At the time of her death from cancer in 1988, Kathleen Collins was just 46 years old, but she was already an internationally renowned playwright, a popular professor (at New York’s City College) and a successful independent filmmaker.
Her second film, Losing Ground tells the story of a marriage of two remarkable people, both at a crossroads in their lives. Sara Rogers, a black professor of philosophy, is embarking on an intellectual quest to understand “ecstasy” just as her painter husband Victor sets off on a more earthy exploration of joy.
Celebrating a recent museum sale, Victor decides to rent a country house where he can return to more realism after years working as an abstract expressionist. Away from the city, the couple’s summer idyll becomes complicated by Sara’s research and by Victor’s involvement with a young model. When one of her students casts Sara as the woman scorned in a film version of the song “Frankie and Johnny,” she experiences a painful emotional awakening. While dealing with strong individuals and feelings, the film is also charming–Collins described it as a comedy about a young woman who takes herself too seriously.
One of the very first fictional features by an African-American woman, Losing Groundremains a stunning and powerful work of art.

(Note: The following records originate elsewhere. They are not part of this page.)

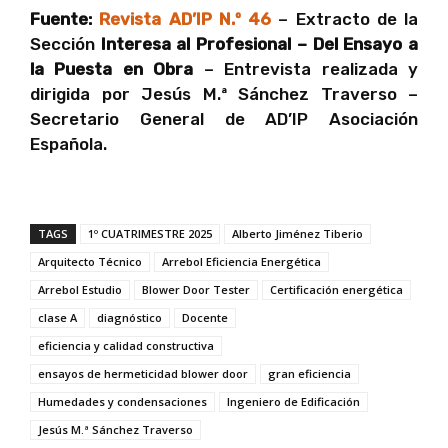
Fuente:
Revista AD’IP N.º 46
– Extracto de la
Sección
Interesa al Profesional – Del Ensayo a
la Puesta en Obra
– Entrevista realizada y
dirigida por Jesús M.ª Sánchez Traverso –
Secretario General de AD’IP Asociación
Española.
TAGS
1º CUATRIMESTRE 2025
Alberto Jiménez Tiberio
Arquitecto Técnico
Arrebol Eficiencia Energética
Arrebol Estudio
Blower Door Tester
Certificación energética
clase A
diagnóstico
Docente
eficiencia y calidad constructiva
ensayos de hermeticidad blower door
gran eficiencia
Humedades y condensaciones
Ingeniero de Edificación
Jesús M.ª Sánchez Traverso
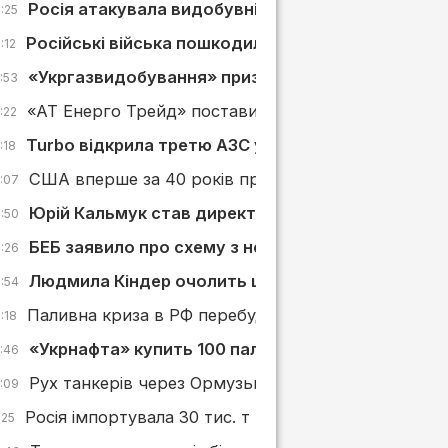
Росія атакувала видобувні активи і 4 АЗС «Укрн
:25
Російські війська пошкодили АЗС у Слов’янську
:12
«Укргазвидобування» призначило нових керівник
:53
«АТ Енерго Трейд» поставить «Київпастрансу» ди
:22
Turbo відкрила третю АЗС у Львівській області
:18
США вперше за 40 років припинили імпорт нафти і
5:07
Юрій Кальмук став директором із сервісів «Укр
4:50
БЕБ заявило про схему з неіснуючими поставка
4:26
Людмила Кіндер очолить ще одну дочірню комп
3:54
Паливна криза в РФ перебудовує ринок АЗС: що в
:18
«Укрнафта» купить 100 паливовозів
2:46
Рух танкерів через Ормузьку протоку різко скоро
2:09
Росія імпортувала 30 тис. т нафтопродуктів з Півд
:25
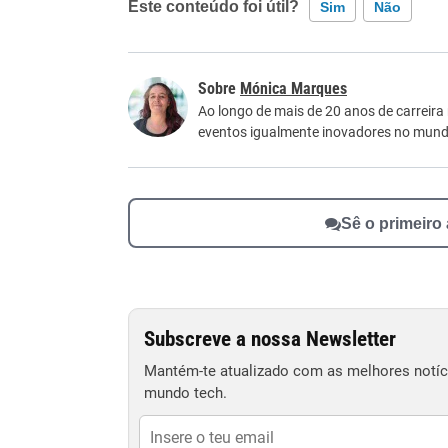
Este conteúdo foi útil?
Sim
Não
Este conteúdo contém informação incorreta
Mónica Marques
Este conteúdo não tem a informação que procu
Ao longo de mais de 20 anos de carreira
eventos igualmente inovadores no mundo
Outro
Sê o primeiro
Subscreve a nossa Newsletter
Mantém-te atualizado com as melhores notíci
mundo tech.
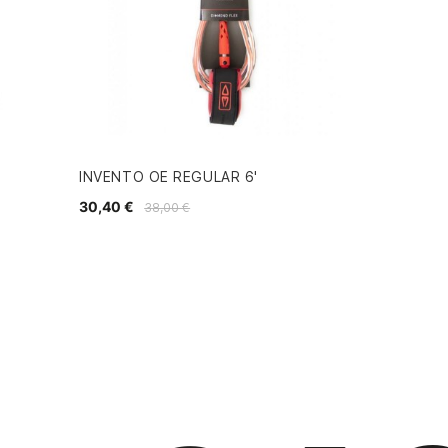
INVENTO OE REGULAR 6'
30,40 €
38,00 €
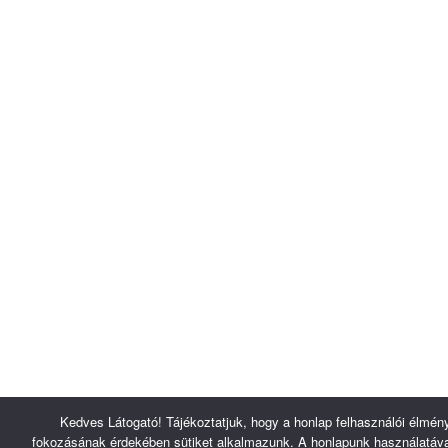
Kedves Látogató! Tájékoztatjuk, hogy a honlap felhasználói élmén
fokozásának érdekében sütiket alkalmazunk. A honlapunk használatáva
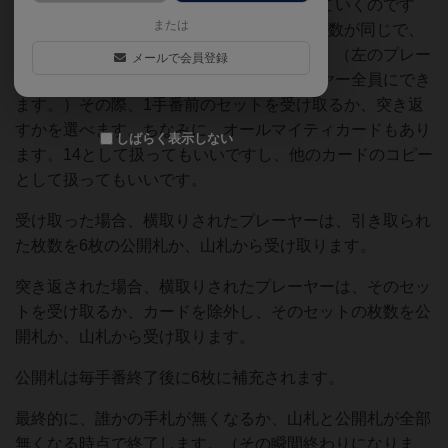
ルールは先手から自分の場にカードを出していくのです
または
が、1手前に出された手が、自分の出した枚数が同じで、
かつ自分よりも弱ければ横取りができます。（左のプレー
メールで会員登録
ヤーから順に、上の条件を満たしたプレーヤー全員にでき
ます。）その際、1手番前のセットを受け取るか、突き返
すかを選べます。ちなみに、オールマイティカードもあり
しばらく表示しない
ます。14として扱ってもいいですし、他のカードのコピー
として扱ってもいいです。
受け取った場合、横取りされたプレーヤーは、引き取られ
た枚数を6枚の公開札か、山札から受け取ります。
突き返された場合、横取りされたプレーヤーは、そのセッ
トを受け取るか、カードを除外し、そのセットの枚数を公
開札か、山札から受け取ります。
公開札は毎手番終了後に6枚に補充されます。
最終的に、誰かの手札が無くなるか、山札と公開札が全部
無くなる時点で終了します。（その瞬間終わりになりま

Accomplished actors Seret Scott (who appeared in Louis Malle’s Pretty Baby and Ntozake Shange’s play “For Colored Girls Who Have Considered Suicide when the Rainbow is Enuf”), Bill Gunn (Ganja and Hess) and Duane Jones (Night of the Living Dead) star.
Funny, brilliant and personal, Losing Ground should have ranked high in the canon of indie cinema. But the early 1980s was not an easy time for women or independent filmmakers and the film was never theatrically released. It was shown once on PBS’s American Playhouse, and then it effectively disappeared. Twenty-five years after her mother’s death, Nina Collins rescued the original negative and created a beautiful new digital master of her mother’s film. Losing Ground now looks and sounds as fresh, bracing and complex as it did when it was first filmed. It is a testament to Kathleen Collins’ incredible talent and a lasting treasure of African American and women’s cinema.
Kathleen Collins’s 1982 feature gets its first release at Film Society of Lincoln Center.